SOS: Why gender equality is a win-win situation


You are walking down the street and come across two men throwing punches at each other. As a spectator, you would probably feel a mix of fear, danger, and for some more than others, excitement and anticipation. Now imagine a woman and man in the same scenario, hitting each other in a heated fistfight. What crosses your mind this time? Most of you would feel a sense of indignation—as if the latter scenario is somehow more immoral and unjust than the first. In other words, the focus of your attention seems to have suddenly shifted from violence to a debate about whether a man should be allowed to lay his hands on a woman.

What accounts for this shift of focus? One of the major factors that come into play is the high degree of sensitivity surrounding gender inequality, caused by a clash in ideologies between feminists who demand more rights and individuals who feel that men have been subjected to reverse discrimination.

The reason behind this misunderstanding is that people often perceive gender equality as a zero-sum game, one in which men have to give up rights for women to gain rights. This idea that women are somehow “taking away the men’s rights” is an unhealthy perception that will undoubtedly prevent our society from ever achieving true gender equality. It is thus imperative that people realize gender equality is desirable—not only because it is moral, but also because it will provide even men with larger short and long term benefits.

To start off, gender equality provides men with increasing flexibility and freedom. If women are provided with equal opportunities as men in the workplace and less expected by society to solely be in charge of taking care of children, women can also begin to take initiative in handling family investments, thereby alleviating men from handling the pressures of financial burden all by themselves.

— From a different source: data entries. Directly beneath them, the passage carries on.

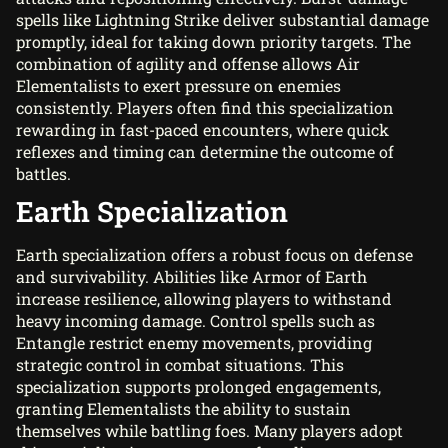
spells like Lightning Strike deliver substantial damage
promptly, ideal for taking down priority targets. The
combination of agility and offense allows Air
Elementalists to exert pressure on enemies
consistently. Players often find this specialization
rewarding in fast-paced encounters, where quick
reflexes and timing can determine the outcome of
battles.
Earth Specialization
Earth specialization offers a robust focus on defense
and survivability. Abilities like Armor of Earth
increase resilience, allowing players to withstand
heavy incoming damage. Control spells such as
Entangle restrict enemy movements, providing
strategic control in combat situations. This
specialization supports prolonged engagements,
granting Elementalists the ability to sustain
themselves while battling foes. Many players adopt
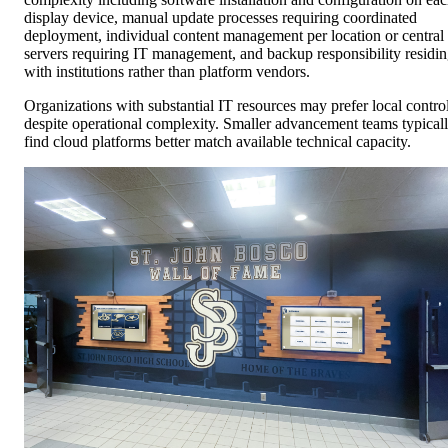
display device, manual update processes requiring coordinated
deployment, individual content management per location or central
servers requiring IT management, and backup responsibility residi
with institutions rather than platform vendors.
Organizations with substantial IT resources may prefer local contro
despite operational complexity. Smaller advancement teams typical
find cloud platforms better match available technical capacity.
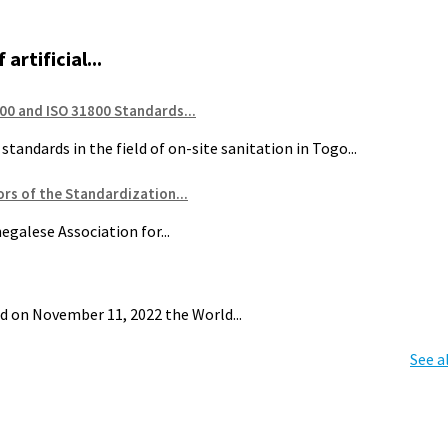
artificial...
00 and ISO 31800 Standards...
tandards in the field of on-site sanitation in Togo...
rs of the Standardization...
galese Association for...
d on November 11, 2022 the World...
See a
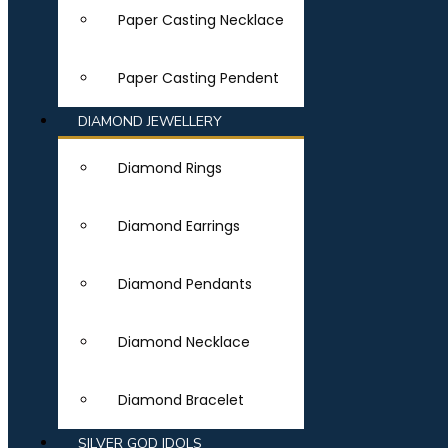
Paper Casting Necklace
Paper Casting Pendent
DIAMOND JEWELLERY
Diamond Rings
Diamond Earrings
Diamond Pendants
Diamond Necklace
Diamond Bracelet
SILVER GOD IDOLS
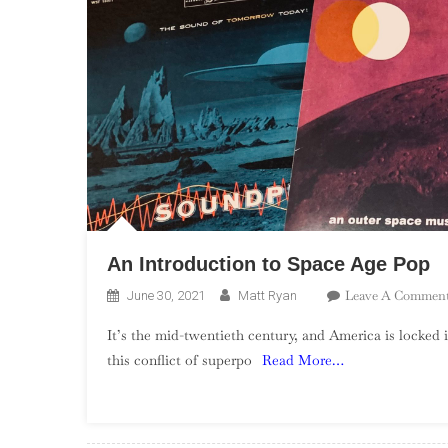
An Introduction to Space Age Pop
Leave A Commen
June 30, 2021
Matt Ryan
It’s the mid-twentieth century, and America is locked 
this conflict of superpo
Read More…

Opening up job opportunities to women will also lead to a higher quality of life for men, as more men will be able to enjoy hobbies that they truly enjoy instead of the ones that society tells them to like. Indeed, gender stereotypes imposed on men—that they need to work out during their leisure time, that they need to stay out of the kitchen, that they need to handle financial affairs—often rob them of openly enjoying tasks traditionally done by women.

Bafana Khumalo, co-founder of Sonke Gender Justice, found in his study that men are often reluctant to admit they like cooking. Some of them feel so ashamed that they even draw the kitchen curtains when making meals. Such example stands as a testament to the often forgotten truth that men are also victims of stereotypes, and that gender equality will allow them to step away from such stigmas and freely enjoy their lives the way they want to.

Finally, and perhaps most importantly, gender equality allows men to lead a more harmonious family. According to studies conducted by Michael Kimmel, an American sociologist specializing in gender studies, when men share housework and childcare with women, their children do better in school, with lower rates of absenteeism and higher rates of achievement. They are less likely to be diagnosed with ADHD, require a child psychiatrist, or be put on medication. In addition, when men share housework and childcare, their wives are happier and healthier. Statistics show that they are less likely to see a therapist or be diagnosed with depression. In other words, wives whose responsibilities extend beyond cooking food and taking care of the child report higher levels of marital satisfaction. The day men and women start looking at domestic tasks as equals is the day society is one step closer to creating harmonious familial relationships.

The issue of gender rights has long been a seesaw tilting in the direction of men. It is like this, has been like this, and will continue to be like this—that is, unless society begins to comprehend the collective benefits that gender equality will bring forth to both genders.